### Problem to solve
Swap each "Caracas" in the data below for "Quito", and write out every line again with nothing else altered.

### Task material
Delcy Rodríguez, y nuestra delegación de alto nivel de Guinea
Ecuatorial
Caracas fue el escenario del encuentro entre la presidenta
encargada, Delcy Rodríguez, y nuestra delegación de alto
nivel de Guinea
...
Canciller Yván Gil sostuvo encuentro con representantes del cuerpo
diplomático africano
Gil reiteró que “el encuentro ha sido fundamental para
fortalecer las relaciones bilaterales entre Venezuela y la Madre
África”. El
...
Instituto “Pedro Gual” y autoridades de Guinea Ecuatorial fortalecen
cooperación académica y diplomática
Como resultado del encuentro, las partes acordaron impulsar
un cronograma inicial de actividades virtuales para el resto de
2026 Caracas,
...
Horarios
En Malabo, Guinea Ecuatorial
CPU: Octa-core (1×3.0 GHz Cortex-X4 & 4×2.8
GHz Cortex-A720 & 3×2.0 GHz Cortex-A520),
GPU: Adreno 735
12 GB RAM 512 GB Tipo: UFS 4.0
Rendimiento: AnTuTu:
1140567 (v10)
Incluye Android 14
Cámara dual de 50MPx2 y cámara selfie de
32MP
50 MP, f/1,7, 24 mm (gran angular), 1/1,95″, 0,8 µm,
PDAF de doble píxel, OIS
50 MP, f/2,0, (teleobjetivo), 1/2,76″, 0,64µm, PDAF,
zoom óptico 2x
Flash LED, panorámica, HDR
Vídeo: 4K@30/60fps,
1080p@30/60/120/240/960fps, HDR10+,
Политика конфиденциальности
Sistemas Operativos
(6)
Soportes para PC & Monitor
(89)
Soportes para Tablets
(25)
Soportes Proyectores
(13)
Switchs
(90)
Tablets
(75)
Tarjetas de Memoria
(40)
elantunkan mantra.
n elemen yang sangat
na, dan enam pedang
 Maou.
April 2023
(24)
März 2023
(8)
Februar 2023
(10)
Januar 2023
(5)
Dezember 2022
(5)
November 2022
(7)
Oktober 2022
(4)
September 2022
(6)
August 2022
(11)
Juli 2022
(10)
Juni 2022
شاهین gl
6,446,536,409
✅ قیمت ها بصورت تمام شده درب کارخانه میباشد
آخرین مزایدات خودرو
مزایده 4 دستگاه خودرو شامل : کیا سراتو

### Solution to this exercise
Delcy Rodríguez, y nuestra delegación de alto nivel de Guinea
Ecuatorial
Quito fue el escenario del encuentro entre la presidenta
encargada, Delcy Rodríguez, y nuestra delegación de alto
nivel de Guinea
...
Canciller Yván Gil sostuvo encuentro con representantes del cuerpo
diplomático africano
Gil reiteró que “el encuentro ha sido fundamental para
fortalecer las relaciones bilaterales entre Venezuela y la Madre
África”. El
...
Instituto “Pedro Gual” y autoridades de Guinea Ecuatorial fortalecen
cooperación académica y diplomática
Como resultado del encuentro, las partes acordaron impulsar
un cronograma inicial de actividades virtuales para el resto de
2026 Quito,
...
Horarios
En Malabo, Guinea Ecuatorial
CPU: Octa-core (1×3.0 GHz Cortex-X4 & 4×2.8
GHz Cortex-A720 & 3×2.0 GHz Cortex-A520),
GPU: Adreno 735
12 GB RAM 512 GB Tipo: UFS 4.0
Rendimiento: AnTuTu:
1140567 (v10)
Incluye Android 14
Cámara dual de 50MPx2 y cámara selfie de
32MP
50 MP, f/1,7, 24 mm (gran angular), 1/1,95″, 0,8 µm,
PDAF de doble píxel, OIS
50 MP, f/2,0, (teleobjetivo), 1/2,76″, 0,64µm, PDAF,
zoom óptico 2x
Flash LED, panorámica, HDR
Vídeo: 4K@30/60fps,
1080p@30/60/120/240/960fps, HDR10+,
Политика конфиденциальности
Sistemas Operativos
(6)
Soportes para PC & Monitor
(89)
Soportes para Tablets
(25)
Soportes Proyectores
(13)
Switchs
(90)
Tablets
(75)
Tarjetas de Memoria
(40)
elantunkan mantra.
n elemen yang sangat
na, dan enam pedang
 Maou.
April 2023
(24)
März 2023
(8)
Februar 2023
(10)
Januar 2023
(5)
Dezember 2022
(5)
November 2022
(7)
Oktober 2022
(4)
September 2022
(6)
August 2022
(11)
Juli 2022
(10)
Juni 2022
شاهین gl
6,446,536,409
✅ قیمت ها بصورت تمام شده درب کارخانه میباشد
آخرین مزایدات خودرو
مزایده 4 دستگاه خودرو شامل : کیا سراتو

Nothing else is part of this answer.